これを解消するためのシンプルな方法は、貴社に関連する全ての重要な問題についての見解を、AからZまで網羅的に説明するページを設けることです。例えば、イギリスの製薬大手gsk、スイスの飲食品大手Nestle、イギリスの日用品大手Unilever、世界有数のeコマース企業Amazonによるアプローチは、貴社の良い手本となるでしょう。

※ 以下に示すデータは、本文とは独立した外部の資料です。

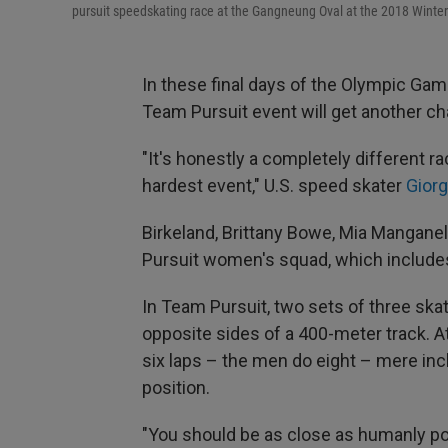
pursuit speedskating race at the Gangneung Oval at the 2018 Winte
In these final days of the Olympic Ga
Team Pursuit event will get another c
"It's honestly a completely different ra
hardest event," U.S. speed skater
Giorg
Birkeland, Brittany Bowe, Mia Mangan
Pursuit women's squad, which includes
In Team Pursuit, two sets of three skat
opposite sides of a 400-meter track. At
six laps – the men do eight – mere inc
position.
"You should be as close as humanly po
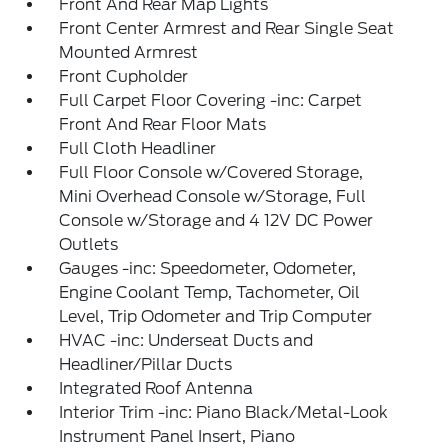
Front And Rear Map Lights
Front Center Armrest and Rear Single Seat
Mounted Armrest
Front Cupholder
Full Carpet Floor Covering -inc: Carpet
Front And Rear Floor Mats
Full Cloth Headliner
Full Floor Console w/Covered Storage,
Mini Overhead Console w/Storage, Full
Console w/Storage and 4 12V DC Power
Outlets
Gauges -inc: Speedometer, Odometer,
Engine Coolant Temp, Tachometer, Oil
Level, Trip Odometer and Trip Computer
HVAC -inc: Underseat Ducts and
Headliner/Pillar Ducts
Integrated Roof Antenna
Interior Trim -inc: Piano Black/Metal-Look
Instrument Panel Insert, Piano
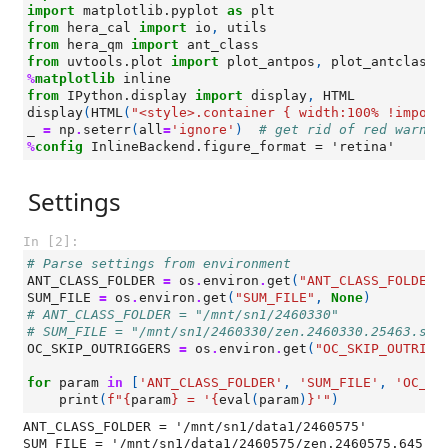
import
matplotlib.pyplot
as
plt
from
hera_cal
import
io
,
utils
from
hera_qm
import
ant_class
from
uvtools.plot
import
plot_antpos
,
plot_antclass
%
matplotlib
from
IPython.display
import
display
,
HTML
display
(
HTML
(
"<style>.container { width:100% !import
_
=
np
.
seterr
(
all
=
'ignore'
)
# get rid of red warnin
%
config
Settings
In [2]:
# Parse settings from environment
ANT_CLASS_FOLDER
=
os
.
environ
.
get
(
"ANT_CLASS_FOLDER"
SUM_FILE
=
os
.
environ
.
get
(
"SUM_FILE"
,
None
)
# ANT_CLASS_FOLDER = "/mnt/sn1/2460330"
# SUM_FILE = "/mnt/sn1/2460330/zen.2460330.25463.sum
OC_SKIP_OUTRIGGERS
=
os
.
environ
.
get
(
"OC_SKIP_OUTRIGG
for
param
in
[
'ANT_CLASS_FOLDER'
,
'SUM_FILE'
,
'OC_SK
print
(
f
"
{
param
}
 = '
{
eval
(
param
)
}
'"
)
ANT_CLASS_FOLDER = '/mnt/sn1/data1/2460575'

SUM_FILE = '/mnt/sn1/data1/2460575/zen.2460575.645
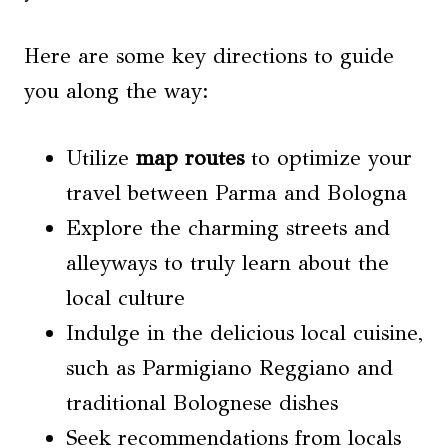
Here are some key directions to guide
you along the way:
Utilize
map routes
to optimize your
travel between Parma and Bologna
Explore the charming streets and
alleyways to truly learn about the
local culture
Indulge in the delicious local cuisine,
such as Parmigiano Reggiano and
traditional Bolognese dishes
Seek recommendations from locals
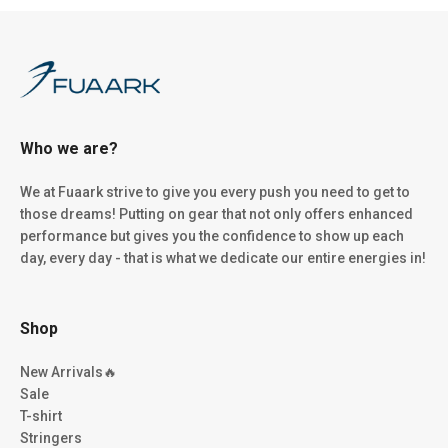
Who we are?
We at Fuaark strive to give you every push you need to get to
those dreams! Putting on gear that not only offers enhanced
performance but gives you the confidence to show up each
day, every day - that is what we dedicate our entire energies in!
Shop
New Arrivals🔥
Sale
T-shirt
Stringers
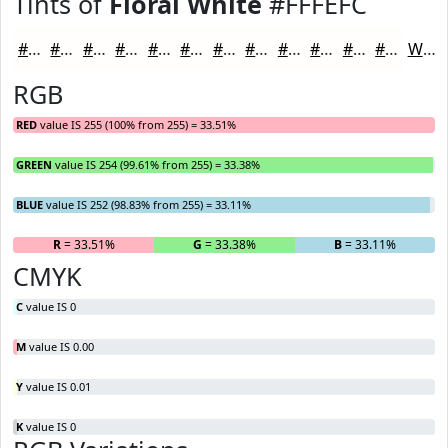
Tints of
Floral White
#FFFEFC
#FFFEFC
#FFFEFD
#FFFEFD
#FFFEFD
#FFFEFD
#FFFEFD
#FFFEFD
#FFFEFD
#FFFEFD
#FFFEFD
#FFFEFD
#FFFEFD
White
RGB
RED
value IS 255 (100% from 255) = 33.51%
GREEN
value IS 254 (99.61% from 255) = 33.38%
BLUE
value IS 252 (98.83% from 255) = 33.11%
R
= 33.51%
G
= 33.38%
B
= 33.11%
CMYK
C
value IS 0
M
value IS 0.00
Y
value IS 0.01
K
value IS 0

このアプローチを実践する際に最も重要なのは、積極的に議論されている話題や、それらに対する貴社の見解が変わるたびに、コンテンツを常に最新の状態に保つことです。
ストーリーで語る
従業員に、彼ら自身の言葉で「会社のリアルな日常」を語る場を与えましょう。
例えば、企業Webサイトに掲載する社員インタビューの動画や、Instagramで「社員の一日」を紹介する投稿(Salesforceの事例が参考になります)や、YouTubeで公開する短編ドキュメンタリーのような形式が考えられます。
この方法は、企業の環境活動やダイバーシティの公約などを伝える際に、非常に効果的です。同時に、企業の方針に関する不毛な議論を避けることにもつながります。
記事、インフォグラフィック、動画といったストーリーを含むコンテンツは、センシティブで論争を呼ぶ話題に対する自社の見解を、わかりやすく伝えるための非常に有効な手段です。この手法を使った具体的な成功事例は、Bowen Craggsのポッドキャスト「Cutting Through」のエピソードページで確認できます。
人間らしさを前面に出す
今の時代において、人々が共感するのは「企業」そのものではなく、「企業で働く人々」です。この傾向は、ますます強まっています。
もし、会社にとって重要な発表や方針変更がある場合は、その背景にある「ビジネス上の意義」について、ぜひCEO自身が動画に出演して説明するよう働きかけてください。そして、その動画を企業のWebサイトはもちろん、社内外のあらゆるチャネルで積極的に発信しましょう。
例えば、日用品大手Unileverは、今年3月に新CEOが就任してすぐに、グローバルWebサイトで新CEOのインタビュー動画を公開しました。